Split ERA FIP WHIP wOBA
April 3 - July 23 2.04 2.95 0.88 .245
Sept. 1 - Sept. 30 3.48 3.60 1.22 .310

In Game 1, in a frustrating bit of deja vu, Kershaw got torched his third time through the batting order. It went like this, beginning with David Peralta's at-bat with two outs in the fifth: Popout (good); walk (bad); GIDP (good); home run (bad); strikeout (good); lineout (meh); homer (uh oh); homer (please make it stop). Then, mercifully, he was pulled, departing his first start of the 2017 postseason with a 5.68 ERA and 1.26 WHIP.

"They hit some good pitches," Kershaw said following his club's victory, per MLB.com's Ken Gurnick. "I just didn't have much left, I don't know."

Kershaw continued: "It just wasn't coming out as good as I would have liked it to that last inning."

No kidding. In the first inning, wherein Kershaw navigated around a leadoff walk with a lineout and a pair of strikeouts (against Paul Goldschmidt and Martinez, no less), his four-seam fastball averaged 94.8 miles per hour. By the seventh inning, his fastball - the pitch Mathis improbably yanked for a homer - was sitting at 91.1 mph. (The slider Marte laced over the left-field wall moments earlier, incidentally, was just a bad pitch.)

This wasn't an anomaly, either. Kershaw hasn't been able to consistently maintain his velocity late into games since coming back, and while he doesn't need plus-plus velocity to be successful, his command has also eluded him more than usual of late.

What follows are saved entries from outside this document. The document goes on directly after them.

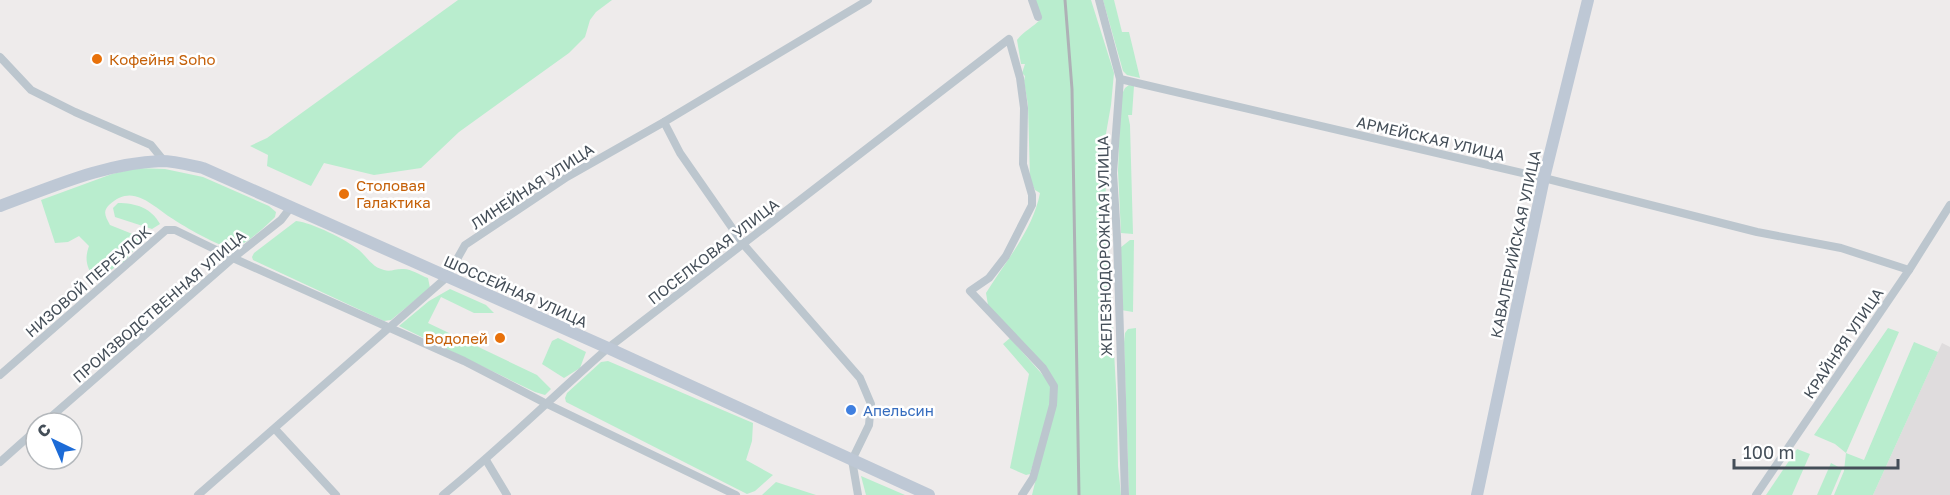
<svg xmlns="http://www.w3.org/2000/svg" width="1950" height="495" viewBox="0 0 1950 495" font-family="'Golos Text',sans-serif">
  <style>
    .education { fill: #dfdcdd }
    .green { fill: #b9edce }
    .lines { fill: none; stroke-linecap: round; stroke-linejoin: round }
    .street { stroke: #bcc6ce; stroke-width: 8 }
    .secondary { stroke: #bec8d5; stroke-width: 12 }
    .rail { stroke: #aeb1b6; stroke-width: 3 }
    .food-dot { fill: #e8710a; stroke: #fff; stroke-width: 2 }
    .shop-dot { fill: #3f7fe0; stroke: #fff; stroke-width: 2 }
    .labels { text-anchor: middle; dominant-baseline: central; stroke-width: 5; stroke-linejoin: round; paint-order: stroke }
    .food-label { font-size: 15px; fill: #c56008; stroke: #fff; text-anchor: start }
    .street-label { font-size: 15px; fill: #444e58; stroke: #fff }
    .shop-label { font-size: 15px; fill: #366cbe; stroke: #fff; text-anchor: start }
  </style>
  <rect width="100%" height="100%" fill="#eeebeb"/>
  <!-- education -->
  <path class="education" d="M1942 343 1950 347V495H1873Z"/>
  <!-- green -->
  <g class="green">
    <path d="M458 0H612L596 12 590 20 585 37 569 53 459 132 421 168 374 175 324 163 311 186 267 166 268 155 250 146 267 138Z"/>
    <path d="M1035 0H1091L1114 73 1111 105 1104 145 1107 226 1111 232 1112 243 1108 244 1117 405 1118 466 1121 495H1032L1057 392 988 305 986 293C1005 262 1033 230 1040 193L1035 190 1030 179 1028 105 1024 81 1025 76 1022 73 1025 64H1021L1017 40C1024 31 1033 27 1041 19Z"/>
    <path d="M1103 0H1114L1122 32H1129L1140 78 1127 75 1123 71Z"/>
    <path d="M1129 85 1134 86 1132 115H1128L1130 125 1133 234 1121 233 1118 171 1121 96 1125 88Z"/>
    <path d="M137 168 165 169 203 177 269 206 276 212 275 217C267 225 242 249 231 248 220 247 183 226 173 219 152 206 133 182 109 205 102 212 106 217 110 225L140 237 142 240 125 261 95 280C87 268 84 260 89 246L79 236 68 242 55 243 41 200 112 174Z"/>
    <path d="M118 203C136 203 151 208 160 224L152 229 115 217 113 208Z"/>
    <path d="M296 221C313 223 345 239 359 250 368 258 372 267 384 270 390 272 395 269 402 269 410 268 420 275 428 278L430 288 391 320 384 321 253 260 252 257 254 253Z"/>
    <path d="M1130 240H1134L1133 312 1121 310 1120 248Z"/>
    <path d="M450 289 486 305 494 313H474L441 297 428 323 537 375 551 389 545 395 535 392 399 326 429 301Z"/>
    <path d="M1136 328V495H1129L1124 343 1125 333 1128 329Z"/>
    <path d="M1888 328 1899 332 1846 453 1864 460 1914 342 1938 352 1873 495H1834L1844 471 1846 453 1835 444 1814 435Z"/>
    <path d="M558 338 586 352 580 368 564 378 542 364 552 341Z"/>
    <path d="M1010 338 1049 382C1057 405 1037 450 1030 474L1026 475 1010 468 1029 374 1003 344Z"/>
    <path d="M608 361 753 423 752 441 746 460 773 475 755 491 747 494 566 402 565 398 567 393 601 362Z"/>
    <path d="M1797 449 1810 454 1792 495H1766Z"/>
    <path d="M1831 463 1842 469 1831 495H1817Z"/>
    <path d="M861 476 905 495H866Z"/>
    <path d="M776 482 816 495H762Z"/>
  </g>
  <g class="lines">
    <!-- street -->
    <g class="street">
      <path d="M1032 0 1038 17"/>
      <path d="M1099 0 1120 79 1113 173 1117 237 1125 495"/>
      <path d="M0 57 31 90 75 112 151 145 164 161"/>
      <path d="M1120 79 1544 178 1757 232 1841 248 1909 270"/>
      <path d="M664 122 680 153 744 245 860 378 871 404 869 425 852 460 858 495"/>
      <path d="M0 375 166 230H175L233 258 464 361 545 403 736 495"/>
      <path d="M44 423 233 258 281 220 291 207"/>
      <path d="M275 429 336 495"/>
      <path d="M486 460 507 495"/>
      <path d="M0 462 36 430"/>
      <path d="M198 495 447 277 465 245 567 177 664 122 868 0"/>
      <path d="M443 495C500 449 552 397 608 348L1009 39 1020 78 1024 108 1023 164 1032 195V205L1006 256 989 278 970 291 1043 368 1054 386 1053 405 1033 478 1022 495"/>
      <path d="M1756 495 1909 270 1950 205"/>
    </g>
    <!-- secondary -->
    <g class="secondary">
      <path d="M0 206C52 187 105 163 161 161 175 161 189 165 203 168L608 348 929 495"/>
      <path d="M1477 495 1544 178 1588 0"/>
    </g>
    <!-- rail -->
    <path class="rail" d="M1065 0 1072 89 1079 495"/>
  </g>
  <!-- markers -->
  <g class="food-dot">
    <circle cx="97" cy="59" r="6"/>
    <circle cx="344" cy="194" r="6"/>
    <circle cx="500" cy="338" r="6"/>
  </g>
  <circle class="shop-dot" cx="851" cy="410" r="6"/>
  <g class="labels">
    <!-- food labels -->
    <g class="food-label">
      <text x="109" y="59">Кофейня Soho</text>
      <text x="356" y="185">Столовая<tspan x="356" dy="17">Галактика</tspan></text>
      <text x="488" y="338" text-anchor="end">Водолей</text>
    </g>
    <!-- street labels -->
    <g class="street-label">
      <text transform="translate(1431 138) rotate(13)">АРМЕЙСКАЯ УЛИЦА</text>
      <text transform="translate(532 186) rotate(-33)">ЛИНЕЙНАЯ УЛИЦА</text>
      <text transform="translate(1515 244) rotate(-78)">КАВАЛЕРИЙСКАЯ УЛИЦА</text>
      <text transform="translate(1104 246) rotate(-91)">ЖЕЛЕЗНОДОРОЖНАЯ УЛИЦА</text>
      <text transform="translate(713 251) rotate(-38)">ПОСЕЛКОВАЯ УЛИЦА</text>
      <text transform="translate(88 281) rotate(-41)">НИЗОВОЙ ПЕРЕУЛОК</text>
      <text transform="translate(516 291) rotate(24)">ШОССЕЙНАЯ УЛИЦА</text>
      <text transform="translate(159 306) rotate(-41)">ПРОИЗВОДСТВЕННАЯ УЛИЦА</text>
      <text transform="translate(1843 343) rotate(-56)">КРАЙНЯЯ УЛИЦА</text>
    </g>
    <!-- shop labels -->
    <g class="shop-label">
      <text x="863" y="410">Апельсин</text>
    </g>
  </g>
  <!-- north arrow -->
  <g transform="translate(54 441) rotate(316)"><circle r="28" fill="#ffffff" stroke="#b4b8bc" stroke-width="1.5"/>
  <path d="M0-4.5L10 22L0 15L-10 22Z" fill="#1c6bd7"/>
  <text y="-9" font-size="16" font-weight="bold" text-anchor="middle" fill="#444e58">С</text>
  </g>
  <!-- scale -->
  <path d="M1734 459v9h164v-9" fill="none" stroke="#444e58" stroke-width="3"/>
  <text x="1743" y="459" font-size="18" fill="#444e58" stroke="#ffffff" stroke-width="4.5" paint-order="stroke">100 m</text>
</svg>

That's a problematic combination, and it's likely the reason his home-run rate has skyrocketed. Just look at the location of these pitches responsible for the five homers he allowed over his final six regular-season starts (he averaged 1.34 homers per nine innings over that span, by the way). See that elevated fastball in the middle of the plate? That's a terrible pitch, and he threw it to Nolan Arenado. That slider, the one that broke middle-in to Aaron Altherr, was turned around 418 feet - with an exit velocity of 107.6 mph - for a grand slam.

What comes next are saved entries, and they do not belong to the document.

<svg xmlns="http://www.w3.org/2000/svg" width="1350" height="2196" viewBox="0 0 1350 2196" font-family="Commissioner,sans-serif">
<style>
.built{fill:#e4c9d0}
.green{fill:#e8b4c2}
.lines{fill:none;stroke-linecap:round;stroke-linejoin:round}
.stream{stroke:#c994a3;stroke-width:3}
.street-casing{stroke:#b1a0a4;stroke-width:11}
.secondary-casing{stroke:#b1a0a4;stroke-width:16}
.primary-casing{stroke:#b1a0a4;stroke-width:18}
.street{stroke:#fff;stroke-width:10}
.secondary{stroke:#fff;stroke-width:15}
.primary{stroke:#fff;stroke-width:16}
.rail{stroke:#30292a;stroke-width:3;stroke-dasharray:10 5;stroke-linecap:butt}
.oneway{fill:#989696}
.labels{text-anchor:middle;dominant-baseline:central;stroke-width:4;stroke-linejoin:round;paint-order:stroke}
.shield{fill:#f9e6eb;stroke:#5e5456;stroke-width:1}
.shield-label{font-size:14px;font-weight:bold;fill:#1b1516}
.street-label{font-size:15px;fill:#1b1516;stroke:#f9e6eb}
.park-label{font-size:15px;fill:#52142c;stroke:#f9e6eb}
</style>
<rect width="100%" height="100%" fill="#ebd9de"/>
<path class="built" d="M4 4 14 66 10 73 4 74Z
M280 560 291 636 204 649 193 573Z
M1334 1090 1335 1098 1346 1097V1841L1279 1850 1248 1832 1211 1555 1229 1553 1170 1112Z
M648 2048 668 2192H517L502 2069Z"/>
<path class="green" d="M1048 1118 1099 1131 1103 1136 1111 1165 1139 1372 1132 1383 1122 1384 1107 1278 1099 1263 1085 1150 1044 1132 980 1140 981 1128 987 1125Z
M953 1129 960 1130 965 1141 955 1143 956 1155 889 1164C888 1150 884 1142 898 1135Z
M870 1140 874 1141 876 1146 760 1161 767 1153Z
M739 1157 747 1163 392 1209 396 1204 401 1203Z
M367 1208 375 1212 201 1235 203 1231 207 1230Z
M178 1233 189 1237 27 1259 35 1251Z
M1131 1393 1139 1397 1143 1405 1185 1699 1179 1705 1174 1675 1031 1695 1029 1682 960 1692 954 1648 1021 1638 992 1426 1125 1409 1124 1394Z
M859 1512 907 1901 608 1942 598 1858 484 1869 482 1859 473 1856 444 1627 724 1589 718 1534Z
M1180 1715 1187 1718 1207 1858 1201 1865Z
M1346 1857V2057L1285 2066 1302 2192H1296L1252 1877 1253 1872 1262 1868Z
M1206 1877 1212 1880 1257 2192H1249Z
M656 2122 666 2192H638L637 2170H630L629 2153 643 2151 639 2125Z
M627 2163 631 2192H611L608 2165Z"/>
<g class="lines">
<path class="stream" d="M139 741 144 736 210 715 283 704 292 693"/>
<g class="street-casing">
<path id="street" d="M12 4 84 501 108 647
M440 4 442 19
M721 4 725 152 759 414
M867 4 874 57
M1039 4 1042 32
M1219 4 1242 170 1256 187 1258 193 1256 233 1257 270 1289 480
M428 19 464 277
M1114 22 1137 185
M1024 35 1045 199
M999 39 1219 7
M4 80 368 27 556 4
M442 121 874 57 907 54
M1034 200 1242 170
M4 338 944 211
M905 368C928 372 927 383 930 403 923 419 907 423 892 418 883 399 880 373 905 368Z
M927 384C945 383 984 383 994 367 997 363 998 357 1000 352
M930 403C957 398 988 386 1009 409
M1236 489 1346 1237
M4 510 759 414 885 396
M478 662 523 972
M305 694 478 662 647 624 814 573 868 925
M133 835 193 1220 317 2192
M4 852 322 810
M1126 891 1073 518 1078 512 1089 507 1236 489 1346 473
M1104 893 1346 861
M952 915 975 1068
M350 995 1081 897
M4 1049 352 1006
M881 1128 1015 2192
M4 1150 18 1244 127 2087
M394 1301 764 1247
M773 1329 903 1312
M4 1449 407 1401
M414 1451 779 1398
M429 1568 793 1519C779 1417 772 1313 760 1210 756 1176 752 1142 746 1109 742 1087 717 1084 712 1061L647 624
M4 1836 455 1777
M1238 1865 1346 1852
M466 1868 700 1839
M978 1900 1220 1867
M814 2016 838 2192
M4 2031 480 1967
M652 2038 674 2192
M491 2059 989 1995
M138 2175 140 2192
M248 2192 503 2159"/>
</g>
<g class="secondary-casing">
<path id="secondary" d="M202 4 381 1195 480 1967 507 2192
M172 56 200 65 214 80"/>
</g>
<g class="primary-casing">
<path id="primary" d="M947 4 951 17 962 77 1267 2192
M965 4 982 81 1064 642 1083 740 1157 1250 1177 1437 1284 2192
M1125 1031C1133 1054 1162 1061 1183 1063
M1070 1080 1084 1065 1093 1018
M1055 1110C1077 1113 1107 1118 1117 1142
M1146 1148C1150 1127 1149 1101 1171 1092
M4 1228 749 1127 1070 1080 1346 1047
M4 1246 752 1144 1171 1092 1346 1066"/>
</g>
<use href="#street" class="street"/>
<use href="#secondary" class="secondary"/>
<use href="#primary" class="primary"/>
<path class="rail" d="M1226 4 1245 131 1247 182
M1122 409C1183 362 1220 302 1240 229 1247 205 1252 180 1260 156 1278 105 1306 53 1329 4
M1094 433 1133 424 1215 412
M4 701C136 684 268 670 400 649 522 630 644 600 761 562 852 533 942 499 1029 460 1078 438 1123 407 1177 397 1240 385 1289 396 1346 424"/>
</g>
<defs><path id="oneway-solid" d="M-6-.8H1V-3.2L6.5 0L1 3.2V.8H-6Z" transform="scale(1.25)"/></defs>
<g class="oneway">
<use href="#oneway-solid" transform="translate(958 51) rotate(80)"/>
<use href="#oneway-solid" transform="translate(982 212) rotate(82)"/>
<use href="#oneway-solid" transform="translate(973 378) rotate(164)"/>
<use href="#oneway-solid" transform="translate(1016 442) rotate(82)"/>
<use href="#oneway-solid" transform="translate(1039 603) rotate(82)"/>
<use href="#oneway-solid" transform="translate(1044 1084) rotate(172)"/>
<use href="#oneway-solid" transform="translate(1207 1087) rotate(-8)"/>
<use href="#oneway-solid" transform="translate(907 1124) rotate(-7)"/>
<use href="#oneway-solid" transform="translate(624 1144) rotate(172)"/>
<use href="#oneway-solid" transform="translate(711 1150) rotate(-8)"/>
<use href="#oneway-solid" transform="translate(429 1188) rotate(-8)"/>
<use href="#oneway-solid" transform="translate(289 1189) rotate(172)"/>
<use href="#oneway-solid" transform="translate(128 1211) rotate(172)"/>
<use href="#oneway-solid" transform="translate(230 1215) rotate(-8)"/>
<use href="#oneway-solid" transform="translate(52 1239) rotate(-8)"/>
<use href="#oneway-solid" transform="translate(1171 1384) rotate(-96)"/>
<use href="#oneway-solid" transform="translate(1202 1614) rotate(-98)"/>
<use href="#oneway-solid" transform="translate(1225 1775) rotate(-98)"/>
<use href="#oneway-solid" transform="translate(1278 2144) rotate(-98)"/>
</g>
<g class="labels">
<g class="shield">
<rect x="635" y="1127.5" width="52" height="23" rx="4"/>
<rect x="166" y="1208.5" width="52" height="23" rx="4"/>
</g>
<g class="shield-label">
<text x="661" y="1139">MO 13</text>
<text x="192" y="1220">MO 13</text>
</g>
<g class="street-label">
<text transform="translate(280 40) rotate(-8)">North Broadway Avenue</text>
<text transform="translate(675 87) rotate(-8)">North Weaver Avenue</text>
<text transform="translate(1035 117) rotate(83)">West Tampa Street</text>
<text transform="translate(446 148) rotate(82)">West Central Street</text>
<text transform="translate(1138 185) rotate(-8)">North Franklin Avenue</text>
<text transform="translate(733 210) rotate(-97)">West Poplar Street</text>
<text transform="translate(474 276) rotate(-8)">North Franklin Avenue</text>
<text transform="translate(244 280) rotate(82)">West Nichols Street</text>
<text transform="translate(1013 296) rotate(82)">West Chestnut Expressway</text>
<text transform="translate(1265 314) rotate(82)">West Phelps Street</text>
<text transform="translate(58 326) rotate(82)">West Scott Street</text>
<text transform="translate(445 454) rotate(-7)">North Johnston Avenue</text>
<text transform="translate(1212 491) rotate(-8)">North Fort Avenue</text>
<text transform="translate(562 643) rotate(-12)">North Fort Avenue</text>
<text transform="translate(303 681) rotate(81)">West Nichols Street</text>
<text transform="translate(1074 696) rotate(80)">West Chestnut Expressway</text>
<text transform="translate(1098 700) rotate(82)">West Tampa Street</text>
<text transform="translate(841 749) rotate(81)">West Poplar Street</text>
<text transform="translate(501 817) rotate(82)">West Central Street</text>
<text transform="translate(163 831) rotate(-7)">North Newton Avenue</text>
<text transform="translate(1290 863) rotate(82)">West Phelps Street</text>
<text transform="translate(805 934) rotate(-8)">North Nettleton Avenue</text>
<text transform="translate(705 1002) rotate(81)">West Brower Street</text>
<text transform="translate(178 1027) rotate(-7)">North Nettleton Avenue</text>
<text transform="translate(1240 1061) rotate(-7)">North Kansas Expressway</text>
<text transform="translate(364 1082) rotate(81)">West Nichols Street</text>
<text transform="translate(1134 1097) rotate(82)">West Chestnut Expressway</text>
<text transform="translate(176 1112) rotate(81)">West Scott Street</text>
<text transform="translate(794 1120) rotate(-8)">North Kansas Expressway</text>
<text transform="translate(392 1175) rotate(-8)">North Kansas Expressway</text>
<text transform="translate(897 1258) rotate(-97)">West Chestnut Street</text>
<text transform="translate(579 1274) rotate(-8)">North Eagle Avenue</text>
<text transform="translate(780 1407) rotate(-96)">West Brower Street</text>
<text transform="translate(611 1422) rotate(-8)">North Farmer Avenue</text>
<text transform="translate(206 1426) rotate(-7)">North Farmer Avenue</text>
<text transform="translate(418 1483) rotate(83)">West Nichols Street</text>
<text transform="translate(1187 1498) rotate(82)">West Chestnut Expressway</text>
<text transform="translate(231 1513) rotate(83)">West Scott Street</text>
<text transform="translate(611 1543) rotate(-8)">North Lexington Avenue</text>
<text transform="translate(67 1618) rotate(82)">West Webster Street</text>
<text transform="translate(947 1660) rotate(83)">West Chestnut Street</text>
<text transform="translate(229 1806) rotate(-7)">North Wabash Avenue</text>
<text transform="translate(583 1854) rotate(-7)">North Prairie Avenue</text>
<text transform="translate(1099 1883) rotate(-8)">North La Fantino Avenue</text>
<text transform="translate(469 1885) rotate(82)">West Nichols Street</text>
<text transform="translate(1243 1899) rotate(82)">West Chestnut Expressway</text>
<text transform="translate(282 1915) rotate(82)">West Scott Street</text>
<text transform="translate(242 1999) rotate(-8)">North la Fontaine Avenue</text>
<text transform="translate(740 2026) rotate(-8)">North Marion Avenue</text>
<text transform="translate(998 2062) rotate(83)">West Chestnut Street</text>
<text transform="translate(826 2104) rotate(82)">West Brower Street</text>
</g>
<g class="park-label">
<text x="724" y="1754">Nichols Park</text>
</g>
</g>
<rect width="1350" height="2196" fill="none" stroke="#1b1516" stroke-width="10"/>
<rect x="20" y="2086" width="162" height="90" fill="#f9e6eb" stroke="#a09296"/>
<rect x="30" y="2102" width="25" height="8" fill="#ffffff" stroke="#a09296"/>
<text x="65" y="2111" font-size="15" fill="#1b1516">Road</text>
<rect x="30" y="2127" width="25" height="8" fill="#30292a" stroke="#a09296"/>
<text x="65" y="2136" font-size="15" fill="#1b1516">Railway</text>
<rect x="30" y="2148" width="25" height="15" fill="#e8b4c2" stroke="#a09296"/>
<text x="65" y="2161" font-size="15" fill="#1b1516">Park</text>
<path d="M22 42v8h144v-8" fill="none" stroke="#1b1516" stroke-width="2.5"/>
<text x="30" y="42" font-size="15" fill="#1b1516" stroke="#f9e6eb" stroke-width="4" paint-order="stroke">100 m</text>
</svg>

Every pitcher makes mistakes, of course, but Kershaw is supposed to be different. He is different. He's just not himself right now. The Diamondbacks can see that.

"You got to pull the positives out of a game like this for sure and that's one thing that sticks out in my mind for sure, the fact that we came back and made a ball game of it," Mathis said. "They know that over there."

As constituted, the Dodgers are a very, very good team even without their ace at his best. With Kershaw on the disabled list, Los Angeles went 23-10, and the rotation was fine in his absence, putting up a 3.91 ERA (albeit with a more damning 4.68 FIP) in August with understudies like Brock Stewart and Ross Stripling helping to fill the void. The road to the World Series is fraught, though, with Diamondbacks and Cubs poised to pounce, to say nothing of the American League behemoth that will eventually vie for the championship. The depression of baseball's middle class has truly resulted in one of the best postseason classes in recent memory, and though this Dodgers team may have been able to withstand a faulty Kershaw some other year, that won't be the case in 2017.

Kershaw, at the moment, isn't right. But the Dodgers can't afford for him to be wrong.